- Born: Leonid Mikhailovich Ivanov June 18, 1905 Saint Petersburg, Russian Empire
- Died: November 26, 1967 (aged 62) Paris, France^{[citation needed]}
- Occupations: Ballet dancer, choreographer
- Notable work: Romeo and Juliet
- Spouse: Elena Chikvaidze
- Children: Mikhail Lavrovsky
- Awards: People's Artist of the USSR

= Leonid Lavrovsky =

Soviet and Russian ballet dancer and choreographer

Leonid Mikhailovich Lavrovsky (Леонид Михайлович Лавровский; 18 June 1905 - 26 November 1967) was a Soviet and Russian ballet dancer and choreographer, most famous for choreographing the first full version of Sergei Prokofiev's Romeo and Juliet.

==Early life==
Lavrovsky was born in 1905 in St. Petersburg, the son of an industrial worker named Ivanov. Leonid Ivanov changed his surname to Lavrovsky and graduated in 1922 from the Petrograd Ballet Academy, where he had studied under V.I. Ponomaryov. He danced with the former Mariinsky Theatre, performing such roles as Siegfried in Swan Lake, Jean de Brienne in Raymonda, and the lead in Chopiniana. During the same period, Lavrovsky was also a member of the Molodoy Ballet (Young Ballet), an experimental dance collective whose members included the young George Balanchine. Lavrovsky performed in Fyodor Lopukhov's Dance Symphony along with Balanchine, Alexandra Danilova, and Lidia Ivanova.

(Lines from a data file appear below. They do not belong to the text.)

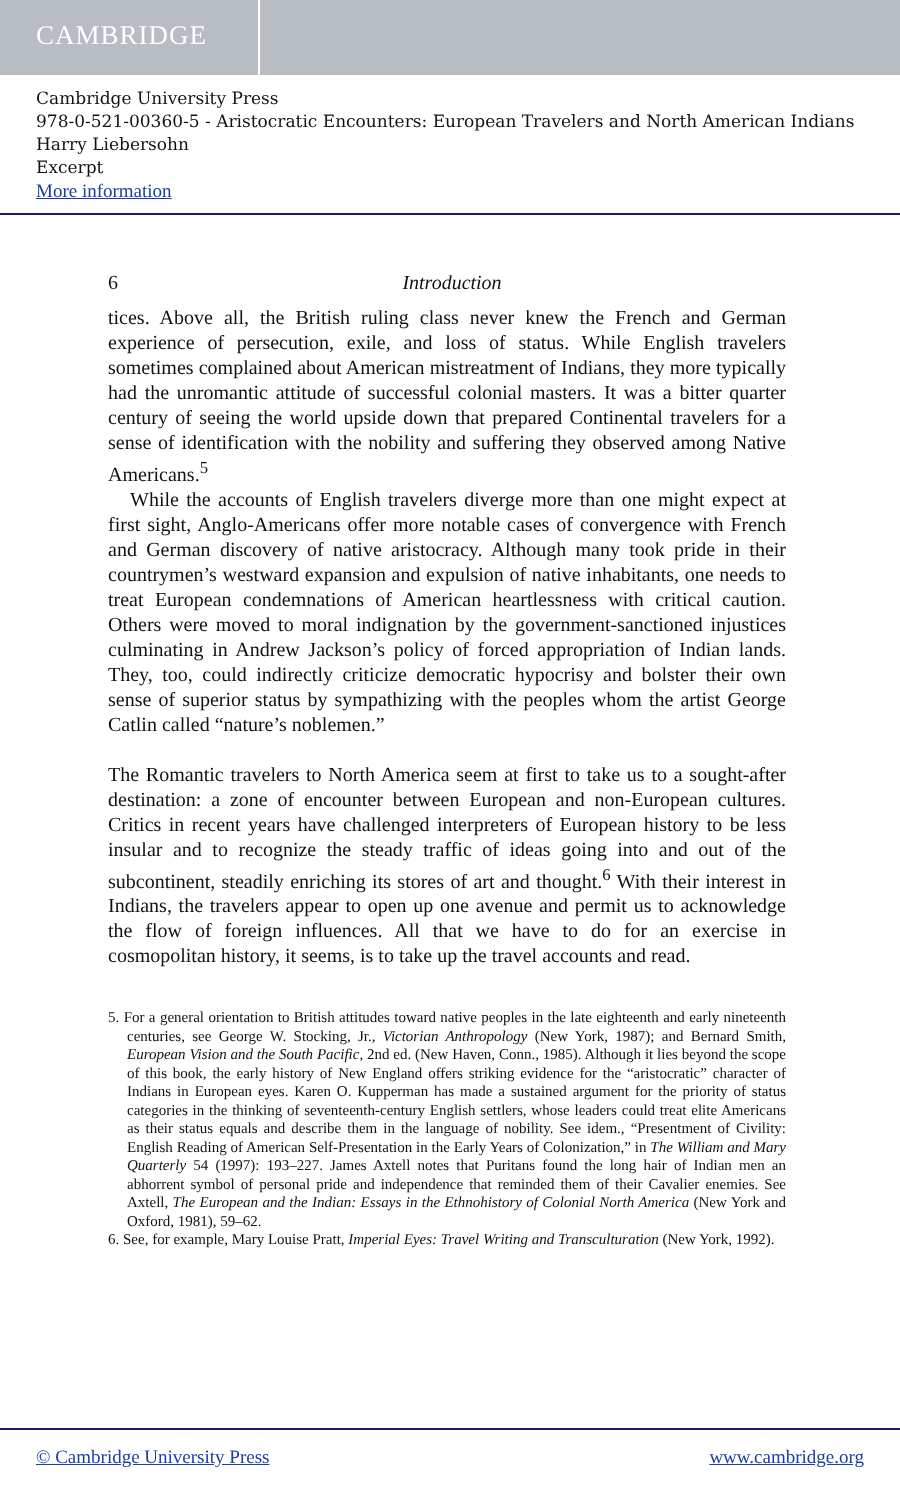CAMBRIDGE
Cambridge University Press
978-0-521-00360-5 - Aristocratic Encounters: European Travelers and North American Indians
Harry Liebersohn
Excerpt
More information
6 Introduction
tices. Above all, the British ruling class never knew the French and German experience of persecution, exile, and loss of status. While English travelers sometimes complained about American mistreatment of Indians, they more typically had the unromantic attitude of successful colonial masters. It was a bitter quarter century of seeing the world upside down that prepared Continental travelers for a sense of identification with the nobility and suffering they observed among Native Americans.<sup>5</sup>
While the accounts of English travelers diverge more than one might expect at first sight, Anglo-Americans offer more notable cases of convergence with French and German discovery of native aristocracy. Although many took pride in their countrymen’s westward expansion and expulsion of native inhabitants, one needs to treat European condemnations of American heartlessness with critical caution. Others were moved to moral indignation by the government-sanctioned injustices culminating in Andrew Jackson’s policy of forced appropriation of Indian lands. They, too, could indirectly criticize democratic hypocrisy and bolster their own sense of superior status by sympathizing with the peoples whom the artist George Catlin called “nature’s noblemen.”
The Romantic travelers to North America seem at first to take us to a sought-after destination: a zone of encounter between European and non-European cultures. Critics in recent years have challenged interpreters of European history to be less insular and to recognize the steady traffic of ideas going into and out of the subcontinent, steadily enriching its stores of art and thought.<sup>6</sup> With their interest in Indians, the travelers appear to open up one avenue and permit us to acknowledge the flow of foreign influences. All that we have to do for an exercise in cosmopolitan history, it seems, is to take up the travel accounts and read.
5. For a general orientation to British attitudes toward native peoples in the late eighteenth and early nineteenth centuries, see George W. Stocking, Jr., Victorian Anthropology (New York, 1987); and Bernard Smith, European Vision and the South Pacific, 2nd ed. (New Haven, Conn., 1985). Although it lies beyond the scope of this book, the early history of New England offers striking evidence for the “aristocratic” character of Indians in European eyes. Karen O. Kupperman has made a sustained argument for the priority of status categories in the thinking of seventeenth-century English settlers, whose leaders could treat elite Americans as their status equals and describe them in the language of nobility. See idem., “Presentment of Civility: English Reading of American Self-Presentation in the Early Years of Colonization,” in The William and Mary Quarterly 54 (1997): 193–227. James Axtell notes that Puritans found the long hair of Indian men an abhorrent symbol of personal pride and independence that reminded them of their Cavalier enemies. See Axtell, The European and the Indian: Essays in the Ethnohistory of Colonial North America (New York and Oxford, 1981), 59–62.
6. See, for example, Mary Louise Pratt, Imperial Eyes: Travel Writing and Transculturation (New York, 1992).
© Cambridge University Press www.cambridge.org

Lavrovsky's first major work as a choreographer was the ballet Katerina, which he created for a graduation performance. The ballet told the story of a serf theater, and was choreographed to music by Anton Rubinstein and Adolphe Adam. In the late 1930s, Lavrovsky was made the artistic director of the ballet troupe of the Kirov Theatre.

==Romeo and Juliet==
In 1938, the Kirov Theater agreed to stage Sergei Prokofiev's Romeo and Juliet. Lavrovsky and Prokofiev struggled for a period over the score and libretto, Lavrovsky eventually persuading the composer to add variations for Romeo and Juliet as well as some other incidental numbers. The ballet premiered on January 11, 1940. It featured sets by Pyotr Vilyams and starred Galina Ulanova in the role of Juliet and Konstantin Sergeyev in the role of Romeo. Lavrovsky's production is widely recognized as one of the greatest examples of the drambalet genre in Soviet Theater. Lavrovsky's choreography for the ballet is highly dramatic and largely realistic, closely hewing to the motions taken by stage actors and mostly eschewing traditional ballet divertissements.

==Bolshoi Theater==
In 1944, largely owing to the success of Romeo and Juliet, Lavrovsky was made the head ballet master for the Bolshoi Theatre in Moscow. In 1946, he restaged Romeo and Juliet for the Bolshoi. For this production, which also starred Ulanova, he was awarded the Stalin Prize, first class. In 1955, Romeo and Juliet was made into a full-length film, starring Galina Ulanova and Yuri Zhdanov.

At the Bolshoi, Lavrovsky staged the premiere production of Prokofiev's The Tale of the Stone Flower, a ballet based on a short story by Pavel Bazhov. His last major work was Paganini, a fantastic re-imagining of the life of Niccolo Paganini set to Sergei Rachmaninoff's Rhapsody on a Theme of Paganini, which premiered in 1960.

==Later life==
In the early 1960s, Lavrovsky's style of choreography came under attack for its realism and lack of dance from a group of young choreographers, including the rising star Yury Grigorovich. Lavrovsky publicly retaliated in his key note address for the All-Union Choreographic Conference held in Moscow in 1960. Nevertheless, Lavrovsky eventually lost the battle; he was replaced by Grigorovich as artistic director for the Bolshoi Theatre in 1964. From 1964 to his death in 1967, Lavrovsky served as a professor at the Moscow State Academy of Choreography.

==Personal life==
Lavrovsky married former ballet dancer Elena Chikvaidze; their son, Mikhail Lavrovsky, was a principal dancer with the Bolshoi Theatre.